Normally you walk ASTs with recursion, and perform different actions based on the kind of the node. If you're using polymorphic tree nodes (i.e. different subclasses for different nodes in the tree), then double-dispatch in the Visitor pattern may be appropriate; however, that's usually not very convenient with Antlr.

In pseudocode, walking usually looks somewhat like this:

func processTree(t)
    case t.Type of
        FOO: processFoo t
        BAR: processBar t
    end

// a post-order process
func processFoo(foo)
    // visit children
    for (i = 0; i < foo.ChildCount; ++i)
        processTree(foo.GetChild(i))
    // visit node
    do_stuff(foo.getText())

// a pre-order process
func processBoo(bar)
    // visit node
    do_stuff(bar.getText())
    // visit children
    for (i = 0; i < foo.ChildCount; ++i)
        processTree(foo.GetChild(i))

The kinds of processing are highly dependent on the semantics of the language. For example, handling an IF statement, with structure (IF <predicate> <if-true> [<if-false>]), when generating code for a stack machine like the JVM or CLR, might look somewhat like this:

func processIf(n)
    predicate = n.GetChild(0)
    processExpr(predicate) // get predicate value on stack
    falseLabel = createLabel()
    genCode(JUMP_IF_FALSE, falseLabel) // JUMP_IF_FALSE is called brfalse in CLR,
                                       // ifeq in JVM
    if_true = n.GetChild(1)
    processStmt(if_true)
    if_false = n.ChildCount > 2 ? n.GetChild(2) : null
    if (if_false != null)
        doneLabel = createLabel()
        genCode(JUMP, doneLabel)
    markLabel(falseLabel)
    if (if_false != null)
        processStmt(if_false) // if-false branch
        markLabel(doneLabel)

Generally everything is done recursively depending on the type of the current node, etc.

1
votes

You should look into writing a TreeParser; it can make the job of interpreting the tree much simpler.

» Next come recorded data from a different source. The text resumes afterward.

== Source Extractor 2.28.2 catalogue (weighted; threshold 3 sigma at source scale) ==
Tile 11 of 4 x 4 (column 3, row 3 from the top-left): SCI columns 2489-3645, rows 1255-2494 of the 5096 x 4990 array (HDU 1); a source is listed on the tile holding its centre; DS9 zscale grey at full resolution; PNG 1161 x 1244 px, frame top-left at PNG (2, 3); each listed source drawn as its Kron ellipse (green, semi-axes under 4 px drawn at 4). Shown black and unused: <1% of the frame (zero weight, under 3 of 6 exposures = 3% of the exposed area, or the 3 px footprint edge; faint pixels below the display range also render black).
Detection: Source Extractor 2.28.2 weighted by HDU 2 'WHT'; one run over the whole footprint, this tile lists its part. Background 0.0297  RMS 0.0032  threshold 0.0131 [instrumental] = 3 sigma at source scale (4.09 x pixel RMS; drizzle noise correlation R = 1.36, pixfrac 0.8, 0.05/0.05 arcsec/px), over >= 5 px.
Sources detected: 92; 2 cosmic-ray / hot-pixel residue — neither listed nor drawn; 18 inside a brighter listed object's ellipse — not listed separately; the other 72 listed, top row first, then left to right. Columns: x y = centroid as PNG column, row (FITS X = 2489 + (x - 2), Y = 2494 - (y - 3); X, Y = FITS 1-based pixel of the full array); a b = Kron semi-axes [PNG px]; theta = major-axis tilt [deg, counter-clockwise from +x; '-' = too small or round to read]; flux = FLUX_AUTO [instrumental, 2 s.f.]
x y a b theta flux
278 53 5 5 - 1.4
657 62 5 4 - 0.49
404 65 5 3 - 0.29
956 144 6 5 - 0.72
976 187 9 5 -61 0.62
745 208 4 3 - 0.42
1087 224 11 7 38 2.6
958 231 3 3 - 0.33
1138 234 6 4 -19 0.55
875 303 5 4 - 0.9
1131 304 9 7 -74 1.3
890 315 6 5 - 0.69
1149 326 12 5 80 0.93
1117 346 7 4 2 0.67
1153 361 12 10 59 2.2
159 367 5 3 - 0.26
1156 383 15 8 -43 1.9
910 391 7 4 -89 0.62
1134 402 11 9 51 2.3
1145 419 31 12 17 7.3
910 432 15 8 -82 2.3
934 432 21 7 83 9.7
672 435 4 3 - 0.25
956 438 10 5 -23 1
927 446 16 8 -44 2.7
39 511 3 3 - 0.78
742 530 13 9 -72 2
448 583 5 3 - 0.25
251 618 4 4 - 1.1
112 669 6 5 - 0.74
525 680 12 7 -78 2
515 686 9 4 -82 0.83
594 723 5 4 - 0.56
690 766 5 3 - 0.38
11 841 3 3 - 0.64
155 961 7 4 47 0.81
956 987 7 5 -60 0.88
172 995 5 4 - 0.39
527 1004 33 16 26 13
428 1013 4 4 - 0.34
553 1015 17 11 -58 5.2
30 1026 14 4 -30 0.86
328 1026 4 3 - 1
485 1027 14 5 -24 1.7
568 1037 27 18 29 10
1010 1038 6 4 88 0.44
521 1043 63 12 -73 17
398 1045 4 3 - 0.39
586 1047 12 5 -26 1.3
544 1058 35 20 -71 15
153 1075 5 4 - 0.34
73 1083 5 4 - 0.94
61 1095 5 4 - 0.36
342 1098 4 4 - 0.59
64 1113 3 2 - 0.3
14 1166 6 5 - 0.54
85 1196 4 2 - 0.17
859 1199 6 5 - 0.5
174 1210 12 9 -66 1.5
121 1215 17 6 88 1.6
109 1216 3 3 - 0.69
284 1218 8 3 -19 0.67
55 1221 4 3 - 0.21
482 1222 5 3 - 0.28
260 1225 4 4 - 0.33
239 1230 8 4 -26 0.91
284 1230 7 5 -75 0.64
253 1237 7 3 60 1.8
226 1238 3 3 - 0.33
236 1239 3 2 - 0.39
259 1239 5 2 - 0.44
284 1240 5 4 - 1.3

For ANTLR 2.x see http://www.antlr2.org/doc/sor.html For ANTLR 3.x see http://www.antlr.org/wiki/display/ANTLR3/Tree+construction (java-based parser and tree parser example)

0
votes

I did something similar (but not really) and I ended up with a TreeParser.

I also suggest buying the ANTLR book. I found it to be more valuable than any web resource. It may not have all the answers but it sure helps with the basics.